28.484

Herijking wettelijke strafmaxima



Dit wetsvoorstel wijzigt het Wetboek van Strafrecht en de Wegenverkeerswet 1994 in verband met de herijking van een aantal wettelijke strafmaxima. Daarnaast worden enkele strafbaarstellingen aanpast zodat de delictsomschrijvingen de straffen beter weergeven. De strafmaxima van de culpose delicten (verwijtbare delicten door getoonde onvoorzichtigheid) in het Wetboek van Strafrecht en die in de Wegenverkeerswet 1994 worden meer met elkaar in overeenstemming gebracht.

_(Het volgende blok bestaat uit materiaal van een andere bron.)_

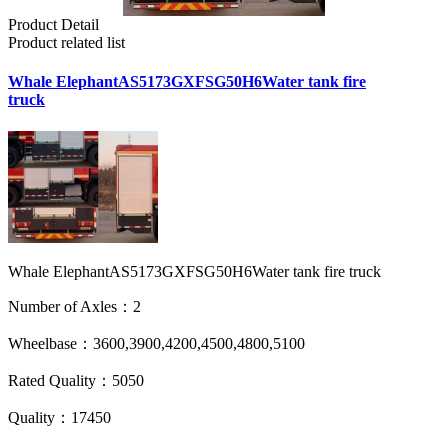
Product Detail
Product related list
Whale ElephantAS5173GXFSG50H6Water tank fire
truck
Whale ElephantAS5173GXFSG50H6Water tank fire truck
Number of Axles：2
Wheelbase：3600,3900,4200,4500,4800,5100
Rated Quality：5050
Quality：17450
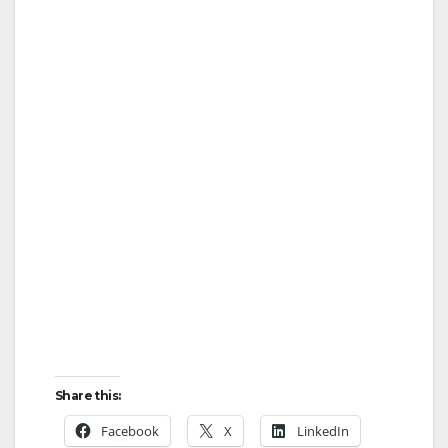
Share this:
Facebook
X
LinkedIn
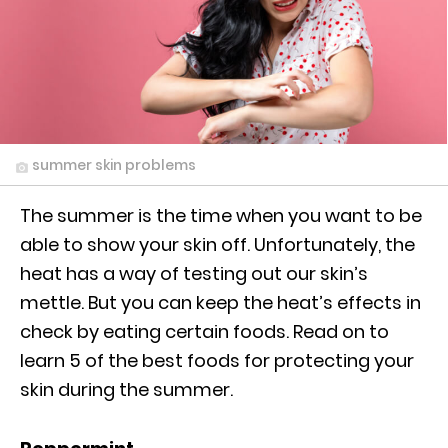
summer skin problems
The summer is the time when you want to be
able to show your skin off. Unfortunately, the
heat has a way of testing out our skin’s
mettle. But you can keep the heat’s effects in
check by eating certain foods. Read on to
learn 5 of the best foods for protecting your
skin during the summer.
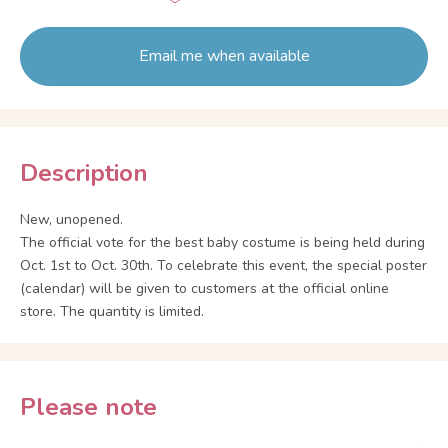
Email me when available
Description
New, unopened.
The official vote for the best baby costume is being held during
Oct. 1st to Oct. 30th. To celebrate this event, the special poster
(calendar) will be given to customers at the official online
store. The quantity is limited.
Please note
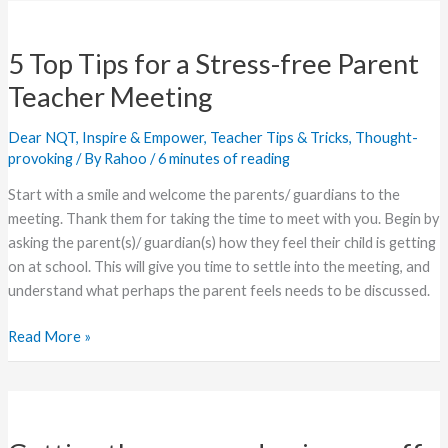
5
Top
5 Top Tips for a Stress-free Parent
Tips
for
Teacher Meeting
a
Stress-
Dear NQT
,
Inspire & Empower
,
Teacher Tips & Tricks
,
Thought-
free
provoking
/ By
Rahoo
/
6 minutes of reading
Parent
Start with a smile and welcome the parents/ guardians to the
Teacher
meeting. Thank them for taking the time to meet with you. Begin by
Meeting
asking the parent(s)/ guardian(s) how they feel their child is getting
on at school. This will give you time to settle into the meeting, and
understand what perhaps the parent feels needs to be discussed.
Read More »
Getting
the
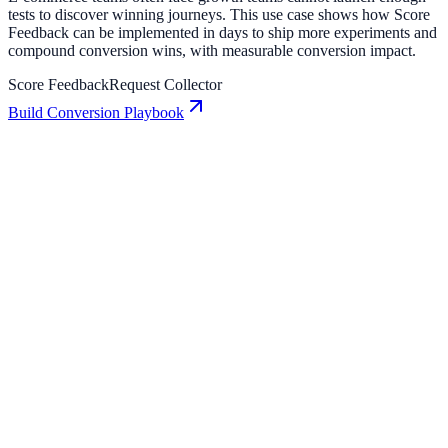
tests to discover winning journeys. This use case shows how Score
Feedback can be implemented in days to ship more experiments and
compound conversion wins, with measurable conversion impact.
Score Feedback
Request Collector
Build Conversion Playbook
Request Collector: Conversion Playbook for Growth
Teams
A practical guide to implementing Request Collector for higher
engagement, stronger lead capture, and measurable conversion
growth.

Met dit wetsvoorstel worden de strafmaxima voor drie groepen delicten: geweldsdelicten, culpose delicten en vermogensdelicten opnieuw vastgesteld. Verder worden de strafbaarstellingen van ambtsdwang, en geweld tegen de Staten-Generaal, provinciale staten en gemeenteraden aangepast en die van tweegevecht geschrapt.

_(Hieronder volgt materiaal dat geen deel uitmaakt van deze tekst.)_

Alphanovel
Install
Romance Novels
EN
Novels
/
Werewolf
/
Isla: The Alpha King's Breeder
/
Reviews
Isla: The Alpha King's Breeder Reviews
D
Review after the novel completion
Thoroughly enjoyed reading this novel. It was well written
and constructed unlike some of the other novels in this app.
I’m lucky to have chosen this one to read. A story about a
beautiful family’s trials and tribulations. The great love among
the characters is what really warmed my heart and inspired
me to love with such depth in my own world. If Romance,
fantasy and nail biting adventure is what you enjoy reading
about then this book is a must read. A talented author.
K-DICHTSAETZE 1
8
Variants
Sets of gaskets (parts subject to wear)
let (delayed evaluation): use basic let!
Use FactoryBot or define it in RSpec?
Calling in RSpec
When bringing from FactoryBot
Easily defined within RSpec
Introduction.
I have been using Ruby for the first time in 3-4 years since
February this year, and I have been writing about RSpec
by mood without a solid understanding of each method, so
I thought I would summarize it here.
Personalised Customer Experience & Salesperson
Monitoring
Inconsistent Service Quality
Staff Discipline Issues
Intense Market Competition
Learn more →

Deze samenvatting is gebaseerd op het wetsvoorstel en de memorie van toelichting zoals ingediend bij de Tweede Kamer.


Stand van zaken

Het voorstel is op 10 februari 2005 met algemene stemmen aangenomen door de Tweede Kamer.

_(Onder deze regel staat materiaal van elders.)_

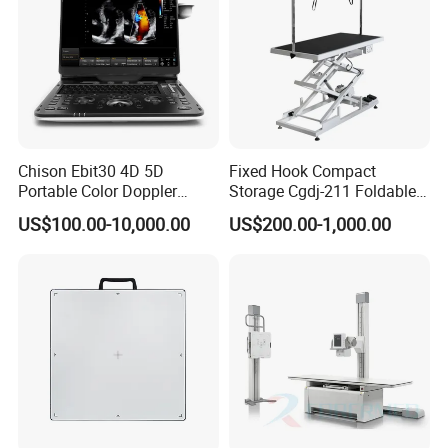
Chison Ebit30 4D 5D
Fixed Hook Compact
Portable Color Doppler
Storage Cgdj-211 Foldable
Digital Dianostic Imaging
Multifunction Animal Pet
US$100.00-10,000.00
US$200.00-1,000.00
System Human Ultrasound
Grooming Table
Gynecology, Cardiovascular
Echo Machine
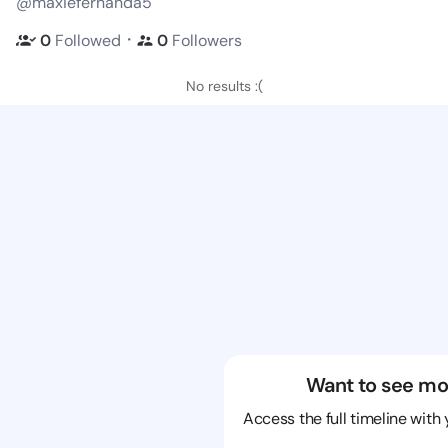
@maxiefernanda5
・
0
Followed
0
Followers
No results :(
Want to see mo
Access the full timeline with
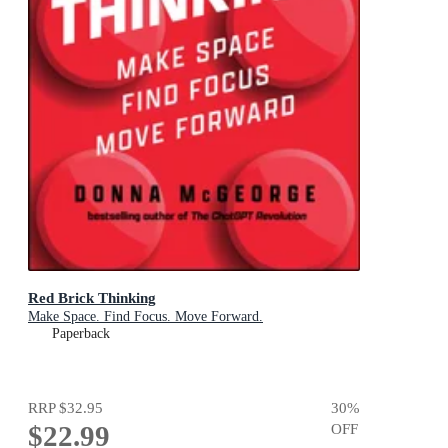
Red Brick Thinking
Make Space. Find Focus. Move Forward.
Paperback
RRP
$32.95
30
%
$22.99
OFF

De Eerste Kamer heeft het voorstel op 19 december 2005 zonder stemming aangenomen.

Het voorstel is plenair gezamenlijk behandeld met de novelle Reparatiewet II Justitie (30.171).


Kerngegevens

ingediend

22 juli 2002

titel

Wijziging van het Wetboek van Strafrecht en de Wegenverkeerswet 1994, in verband met de herijking van een aantal wettelijke strafmaxima

schriftelijke voorbereiding

inbreng geleverd door

ondertekening

  • minister van Justitie

inwerkingtreding

Op een bij koninklijk besluit te bepalen tijdstip


Hoofdlijnen

  • Geweldsdelicten: verhoging van het strafmaximum van eenvoudige mishandeling van twee naar drie jaren gevangenisstraf.
  • Vermogensdelicten: verhoging van het strafmaximum van afdreiging (chantage) en dat van oplichting van drie naar vier jaren gevangenisstraf.
  • Culpose delicten:
    • Bij fataal gevolg een strafmaximum van twee jaren gevangenisstraf en bij zwaar lichamelijk letsel een strafmaximum van één jaar gevangenisstraf. Bij roekeloosheid, worden de strafmaxima van twee jaren verdubbeld tot vier en twee jaren gevangenisstraf.
    • Bij verkeersongevallen verhoging met de helft tot drie jaren bij fataal gevolg en één jaar en zes maanden bij lichamelijk letsel. Bij roekeloosheid wordt dat zes en drie jaren gevangenisstraf
    • Rijden onder invloed en het in ernstige mate overschrijden van de maximumsnelheid brengen in het verkeer nog een verhoging van vijftig procent mee. Bij roekeloosheid met fataal gevolg een gevangenisstraf van negen jaar en bij roekeloosheid met lichamelijk letsel als gevolg vier jaren en zes maanden gevangenisstraf
    • Ook bij brand door schuld met fataal gevolg wordt een strafmaximum van twee jaren gevangenisstraf voorgesteld. Bij roekeloosheid een strafmaximum van vier jaren gevangenisstraf. Als er meer dan één slachtoffer is, wordt dit strafmaximum verhoogd tot vijf jaren en vier maanden gevangenisstraf.
    • Met het oog op verstoringen van parlementaire vergaderingen wordt de strafrechtelijke bescherming van parlementaire vergaderingen uitgebreid tot vergaderingen van parlementaire commissies, alsmede tot ministers en staatssecretarissen die optreden in plenaire vergaderingen of commissievergaderingen van het parlement. Ook is de strafrechtelijke bescherming van vergaderingen van provinciale staten en van gemeenteraden verruimd tot vergaderingen van commissies die door provinciale staten en door gemeenteraden zijn ingesteld.